(Extracted records)

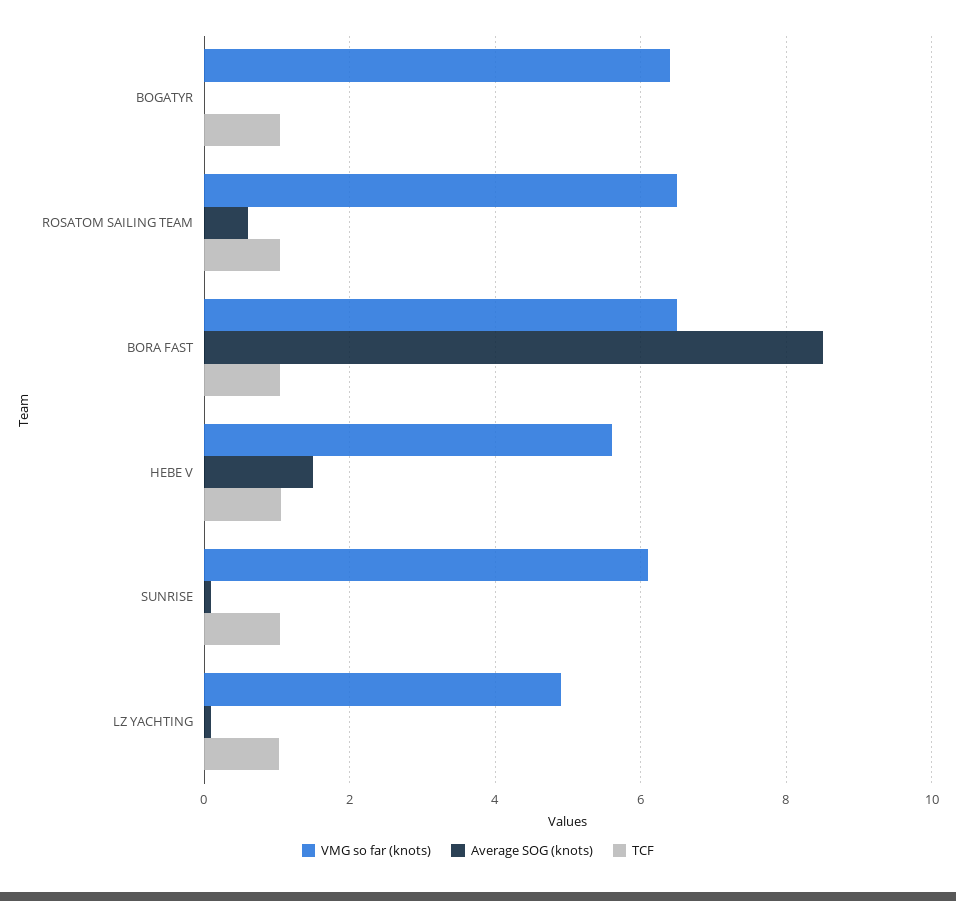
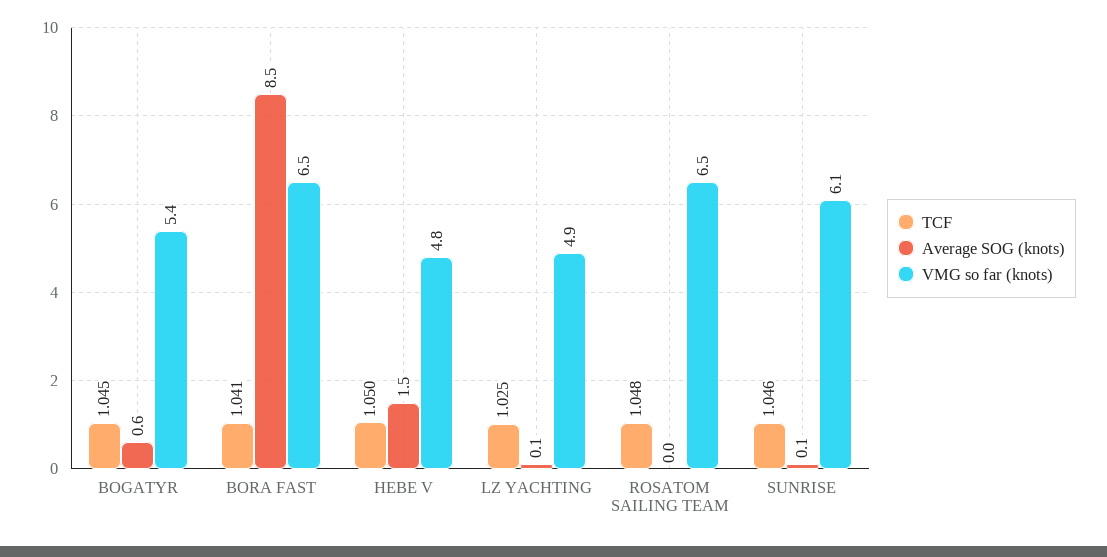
  {
    "VMG so far (knots)": {
-     "BOGATYR": 6.4,
+     "BOGATYR": 5.4,
      "ROSATOM SAILING TEAM": 6.5,
      "BORA FAST": 6.5,
-     "HEBE V": 5.6,
+     "HEBE V": 4.8,
      "SUNRISE": 6.1,
      "LZ YACHTING": 4.9
    },
    "Average SOG (knots)": {
-     "BOGATYR": 0,
+     "BOGATYR": 0.6,
-     "ROSATOM SAILING TEAM": 0.6,
+     "ROSATOM SAILING TEAM": 0,
      "BORA FAST": 8.5,
      "HEBE V": 1.5,
      "SUNRISE": 0.1,
      "LZ YACHTING": 0.1
    },
    "TCF": {
      "BOGATYR": 1.045,
      "ROSATOM SAILING TEAM": 1.048,
      "BORA FAST": 1.041,
      "HEBE V": 1.05,
      "SUNRISE": 1.046,
      "LZ YACHTING": 1.025
    }
  }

**Activity**
Output all the records above again exactly, with the pictures dropped.

**Solution**
  {
    "VMG so far (knots)": {
-     "BOGATYR": 6.4,
+     "BOGATYR": 5.4,
      "ROSATOM SAILING TEAM": 6.5,
      "BORA FAST": 6.5,
-     "HEBE V": 5.6,
+     "HEBE V": 4.8,
      "SUNRISE": 6.1,
      "LZ YACHTING": 4.9
    },
    "Average SOG (knots)": {
-     "BOGATYR": 0,
+     "BOGATYR": 0.6,
-     "ROSATOM SAILING TEAM": 0.6,
+     "ROSATOM SAILING TEAM": 0,
      "BORA FAST": 8.5,
      "HEBE V": 1.5,
      "SUNRISE": 0.1,
      "LZ YACHTING": 0.1
    },
    "TCF": {
      "BOGATYR": 1.045,
      "ROSATOM SAILING TEAM": 1.048,
      "BORA FAST": 1.041,
      "HEBE V": 1.05,
      "SUNRISE": 1.046,
      "LZ YACHTING": 1.025
    }
  }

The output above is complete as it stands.